Transcribed page contents
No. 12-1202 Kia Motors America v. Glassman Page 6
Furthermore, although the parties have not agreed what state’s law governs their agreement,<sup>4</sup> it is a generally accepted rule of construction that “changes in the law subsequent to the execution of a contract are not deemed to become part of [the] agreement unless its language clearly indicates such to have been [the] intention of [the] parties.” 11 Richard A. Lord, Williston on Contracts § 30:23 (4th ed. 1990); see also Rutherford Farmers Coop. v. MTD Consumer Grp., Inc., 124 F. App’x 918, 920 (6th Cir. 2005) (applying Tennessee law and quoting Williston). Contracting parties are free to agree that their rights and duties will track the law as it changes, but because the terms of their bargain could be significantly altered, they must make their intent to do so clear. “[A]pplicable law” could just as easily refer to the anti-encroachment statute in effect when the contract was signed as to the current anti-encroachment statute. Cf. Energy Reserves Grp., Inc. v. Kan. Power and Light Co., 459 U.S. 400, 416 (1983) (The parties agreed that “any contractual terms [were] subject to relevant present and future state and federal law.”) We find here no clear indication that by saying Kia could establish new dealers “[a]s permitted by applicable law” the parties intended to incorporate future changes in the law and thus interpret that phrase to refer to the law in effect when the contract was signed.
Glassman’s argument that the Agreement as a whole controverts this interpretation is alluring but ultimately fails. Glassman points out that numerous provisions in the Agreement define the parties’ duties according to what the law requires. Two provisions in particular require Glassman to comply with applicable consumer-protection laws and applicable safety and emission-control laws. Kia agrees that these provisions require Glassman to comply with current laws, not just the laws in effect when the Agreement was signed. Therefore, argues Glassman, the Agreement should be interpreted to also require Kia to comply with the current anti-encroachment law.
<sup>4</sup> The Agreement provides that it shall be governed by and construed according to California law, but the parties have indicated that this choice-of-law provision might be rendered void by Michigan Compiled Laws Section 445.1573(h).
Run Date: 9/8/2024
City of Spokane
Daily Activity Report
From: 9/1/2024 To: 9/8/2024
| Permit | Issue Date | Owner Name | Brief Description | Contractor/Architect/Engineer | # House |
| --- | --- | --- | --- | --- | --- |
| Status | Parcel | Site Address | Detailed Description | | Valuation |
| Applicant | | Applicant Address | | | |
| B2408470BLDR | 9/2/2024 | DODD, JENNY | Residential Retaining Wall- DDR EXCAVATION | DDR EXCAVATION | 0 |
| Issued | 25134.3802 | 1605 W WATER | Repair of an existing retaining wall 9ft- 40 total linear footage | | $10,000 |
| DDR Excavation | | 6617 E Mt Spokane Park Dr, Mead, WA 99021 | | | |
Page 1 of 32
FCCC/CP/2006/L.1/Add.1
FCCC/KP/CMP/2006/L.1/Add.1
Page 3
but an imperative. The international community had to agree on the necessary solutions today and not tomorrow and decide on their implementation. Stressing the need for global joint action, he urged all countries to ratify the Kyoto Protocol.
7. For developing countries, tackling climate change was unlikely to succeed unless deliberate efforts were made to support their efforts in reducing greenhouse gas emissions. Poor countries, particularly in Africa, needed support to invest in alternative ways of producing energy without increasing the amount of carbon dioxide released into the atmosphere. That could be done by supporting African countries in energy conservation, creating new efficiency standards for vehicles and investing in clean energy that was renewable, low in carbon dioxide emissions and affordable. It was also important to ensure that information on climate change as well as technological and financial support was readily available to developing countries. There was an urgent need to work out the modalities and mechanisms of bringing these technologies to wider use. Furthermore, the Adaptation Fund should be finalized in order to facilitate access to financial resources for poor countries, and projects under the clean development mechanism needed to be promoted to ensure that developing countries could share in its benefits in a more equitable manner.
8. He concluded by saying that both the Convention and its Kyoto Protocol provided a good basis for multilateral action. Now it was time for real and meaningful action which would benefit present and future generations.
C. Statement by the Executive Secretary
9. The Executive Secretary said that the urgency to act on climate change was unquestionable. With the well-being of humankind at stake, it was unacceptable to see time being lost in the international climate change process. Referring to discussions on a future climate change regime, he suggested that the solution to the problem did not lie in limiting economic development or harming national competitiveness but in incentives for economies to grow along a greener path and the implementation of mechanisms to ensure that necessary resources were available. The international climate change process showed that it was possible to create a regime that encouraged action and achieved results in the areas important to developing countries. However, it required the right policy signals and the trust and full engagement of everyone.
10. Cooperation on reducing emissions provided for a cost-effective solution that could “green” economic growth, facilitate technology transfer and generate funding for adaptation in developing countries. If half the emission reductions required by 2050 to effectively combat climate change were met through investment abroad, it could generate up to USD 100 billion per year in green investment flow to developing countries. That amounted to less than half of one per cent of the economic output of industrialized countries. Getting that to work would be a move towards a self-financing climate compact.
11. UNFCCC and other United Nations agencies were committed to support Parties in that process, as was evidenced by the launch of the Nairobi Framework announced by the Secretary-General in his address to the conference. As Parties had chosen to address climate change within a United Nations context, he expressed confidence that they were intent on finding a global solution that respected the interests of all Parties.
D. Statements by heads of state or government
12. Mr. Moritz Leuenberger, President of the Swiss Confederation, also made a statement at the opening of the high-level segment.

— EXERCISE AIM —
From the line containing "D. Statements by heads of state or government" to the last line above, repeat every line exactly and nothing else.

— YOUR RESPONSE —
D. Statements by heads of state or government
12. Mr. Moritz Leuenberger, President of the Swiss Confederation, also made a statement at the opening of the high-level segment.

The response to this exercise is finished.